Modi arrives in Kashmir today amid shutdown call by separatist leaders
The Majlis Itihad-e-Milat, a group of religious organisations in Jammu and Kashmir, on Thursday cautioned the Centre against any move to create separate settlements for migrant Kashmiri Pandits in the Valley. The group, however, said the Pandits were welcome to return and settle at their ancestral places.
“Kashmiri Pandits are an important part of our society. They are welcome to return to the Valley and settle at their ancestral places or any other place alongside their Muslim brothers.

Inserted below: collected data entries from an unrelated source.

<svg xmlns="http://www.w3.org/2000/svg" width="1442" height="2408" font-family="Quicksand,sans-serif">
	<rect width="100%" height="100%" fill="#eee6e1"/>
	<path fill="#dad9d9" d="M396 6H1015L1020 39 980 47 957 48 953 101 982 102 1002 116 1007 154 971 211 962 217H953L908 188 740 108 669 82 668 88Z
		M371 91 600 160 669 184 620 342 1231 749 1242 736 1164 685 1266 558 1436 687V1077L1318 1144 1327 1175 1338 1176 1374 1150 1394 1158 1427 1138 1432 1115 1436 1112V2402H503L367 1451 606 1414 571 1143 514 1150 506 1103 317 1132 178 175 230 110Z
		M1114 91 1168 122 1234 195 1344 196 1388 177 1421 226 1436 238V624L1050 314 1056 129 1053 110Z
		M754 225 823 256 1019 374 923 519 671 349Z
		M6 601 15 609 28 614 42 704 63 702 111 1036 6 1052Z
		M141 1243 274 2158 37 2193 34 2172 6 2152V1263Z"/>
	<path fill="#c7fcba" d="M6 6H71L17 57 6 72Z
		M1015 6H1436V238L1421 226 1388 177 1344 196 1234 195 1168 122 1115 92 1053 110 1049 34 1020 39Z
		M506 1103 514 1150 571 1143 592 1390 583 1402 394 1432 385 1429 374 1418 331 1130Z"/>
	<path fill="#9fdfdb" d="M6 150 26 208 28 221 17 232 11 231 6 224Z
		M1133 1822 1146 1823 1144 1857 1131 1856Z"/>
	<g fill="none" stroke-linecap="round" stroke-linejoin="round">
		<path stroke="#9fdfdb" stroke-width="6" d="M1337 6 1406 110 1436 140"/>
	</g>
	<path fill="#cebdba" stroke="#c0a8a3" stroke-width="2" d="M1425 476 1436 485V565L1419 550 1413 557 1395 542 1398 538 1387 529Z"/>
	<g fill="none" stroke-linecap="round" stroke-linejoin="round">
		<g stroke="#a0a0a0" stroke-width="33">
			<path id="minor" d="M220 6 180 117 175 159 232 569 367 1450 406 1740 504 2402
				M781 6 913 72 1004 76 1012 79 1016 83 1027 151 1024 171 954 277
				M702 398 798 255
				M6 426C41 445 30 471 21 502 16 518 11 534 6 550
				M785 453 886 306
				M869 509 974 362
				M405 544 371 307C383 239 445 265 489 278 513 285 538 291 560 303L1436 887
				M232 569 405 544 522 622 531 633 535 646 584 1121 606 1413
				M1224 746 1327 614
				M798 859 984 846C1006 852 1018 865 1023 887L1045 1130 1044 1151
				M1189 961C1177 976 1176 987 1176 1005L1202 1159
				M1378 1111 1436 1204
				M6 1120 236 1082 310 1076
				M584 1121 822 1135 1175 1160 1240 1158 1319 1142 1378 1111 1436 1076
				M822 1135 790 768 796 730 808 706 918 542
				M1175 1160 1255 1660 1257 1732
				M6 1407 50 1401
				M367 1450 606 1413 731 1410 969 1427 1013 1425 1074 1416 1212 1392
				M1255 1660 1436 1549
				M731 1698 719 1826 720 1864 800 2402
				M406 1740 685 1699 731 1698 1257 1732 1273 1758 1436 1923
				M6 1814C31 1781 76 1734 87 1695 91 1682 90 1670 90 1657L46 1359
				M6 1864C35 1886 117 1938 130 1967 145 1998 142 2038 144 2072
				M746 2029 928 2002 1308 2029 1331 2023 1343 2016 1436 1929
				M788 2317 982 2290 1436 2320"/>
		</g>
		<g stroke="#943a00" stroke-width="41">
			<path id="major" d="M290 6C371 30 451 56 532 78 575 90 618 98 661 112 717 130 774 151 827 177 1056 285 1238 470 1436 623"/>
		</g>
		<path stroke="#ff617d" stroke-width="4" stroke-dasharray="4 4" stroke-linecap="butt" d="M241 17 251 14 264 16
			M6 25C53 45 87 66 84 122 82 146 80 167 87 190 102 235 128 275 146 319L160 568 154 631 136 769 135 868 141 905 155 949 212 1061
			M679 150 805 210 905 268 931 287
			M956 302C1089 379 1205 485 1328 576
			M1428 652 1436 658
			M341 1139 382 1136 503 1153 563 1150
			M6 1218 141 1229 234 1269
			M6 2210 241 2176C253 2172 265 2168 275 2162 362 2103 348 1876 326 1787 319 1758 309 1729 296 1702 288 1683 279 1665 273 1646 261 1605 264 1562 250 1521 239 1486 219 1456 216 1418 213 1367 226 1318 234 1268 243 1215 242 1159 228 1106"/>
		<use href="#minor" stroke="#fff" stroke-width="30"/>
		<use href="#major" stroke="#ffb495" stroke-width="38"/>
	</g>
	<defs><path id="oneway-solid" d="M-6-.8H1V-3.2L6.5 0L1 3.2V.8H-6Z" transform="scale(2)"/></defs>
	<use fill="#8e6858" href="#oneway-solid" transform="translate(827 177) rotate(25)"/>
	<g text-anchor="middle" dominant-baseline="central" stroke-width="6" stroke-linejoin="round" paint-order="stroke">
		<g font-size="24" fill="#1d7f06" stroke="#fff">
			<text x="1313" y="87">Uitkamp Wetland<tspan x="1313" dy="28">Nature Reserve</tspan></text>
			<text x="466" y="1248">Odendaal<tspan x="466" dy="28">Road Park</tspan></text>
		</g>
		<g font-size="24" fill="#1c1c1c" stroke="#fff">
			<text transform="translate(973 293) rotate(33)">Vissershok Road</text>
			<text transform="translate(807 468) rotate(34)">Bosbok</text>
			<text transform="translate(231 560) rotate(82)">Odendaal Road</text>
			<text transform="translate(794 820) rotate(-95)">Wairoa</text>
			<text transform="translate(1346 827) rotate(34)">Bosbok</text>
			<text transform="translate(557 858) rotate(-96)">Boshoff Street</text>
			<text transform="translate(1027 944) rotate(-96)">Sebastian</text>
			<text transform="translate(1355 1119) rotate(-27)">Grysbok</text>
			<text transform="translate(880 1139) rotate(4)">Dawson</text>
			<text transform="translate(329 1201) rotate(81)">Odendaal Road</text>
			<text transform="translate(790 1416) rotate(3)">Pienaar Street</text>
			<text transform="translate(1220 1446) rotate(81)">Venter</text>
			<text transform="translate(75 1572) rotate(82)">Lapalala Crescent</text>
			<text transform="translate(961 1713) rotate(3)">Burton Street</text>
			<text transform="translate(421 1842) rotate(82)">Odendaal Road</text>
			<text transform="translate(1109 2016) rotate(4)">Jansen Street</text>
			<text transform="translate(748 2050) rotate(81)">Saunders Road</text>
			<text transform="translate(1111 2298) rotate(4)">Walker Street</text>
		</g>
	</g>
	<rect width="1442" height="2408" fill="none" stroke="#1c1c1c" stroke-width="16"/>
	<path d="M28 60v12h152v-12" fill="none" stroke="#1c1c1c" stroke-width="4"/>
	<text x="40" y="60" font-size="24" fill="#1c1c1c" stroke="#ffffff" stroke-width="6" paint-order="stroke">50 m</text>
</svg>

“But the move to create separate settlements for them in the Valley would have serious consequences,” Mufti Bashir-ud-Din, the group’s president, told the media here. Mufti Bashir-ud-Din is also the Grand Mufti of Kashmir.
Besides, the Grand Mufti said, the plan to have a separate settlement for the migrant Pandits — for which 850 hectares of land had been identified — was aimed at dividing the Kashmiri society on religious lines.
He accused the central government of trying to change the demography of the Valley by planning to settle RSS workers in the garb of Kashmiri Pandits under the scheme.
The Mufti’s remarks came on the eve of Prime Minister Narendra Modi’s visit to the Kashmir Valley, which may witness a shutdown called by separatist leaders. This will be Modi’s first visit to J&K since he became the prime minister: his party, the BJP, is bitterly opposed to any special status for Kashmir. Almost all separatist leaders, including Syed Ali Geelani, Mirwaiz Umer Farooq, Muhammad Yasin Malik and Shabir Ahmad Shah, have supported the shutdown call.
Modi will chair a high-level security review meeting at the Badami Bagh headquarters of the Army’s 15th corps in the Valley. He is also to inaugurate a 240 MW hydro-power project in the border town of Uri in Baramulla district. He will earlier fly to Jammu to open a 25-km rail link between Katra and Udhampur. This will directly connect the Mata Vaishno Devi temple with the rest of the country.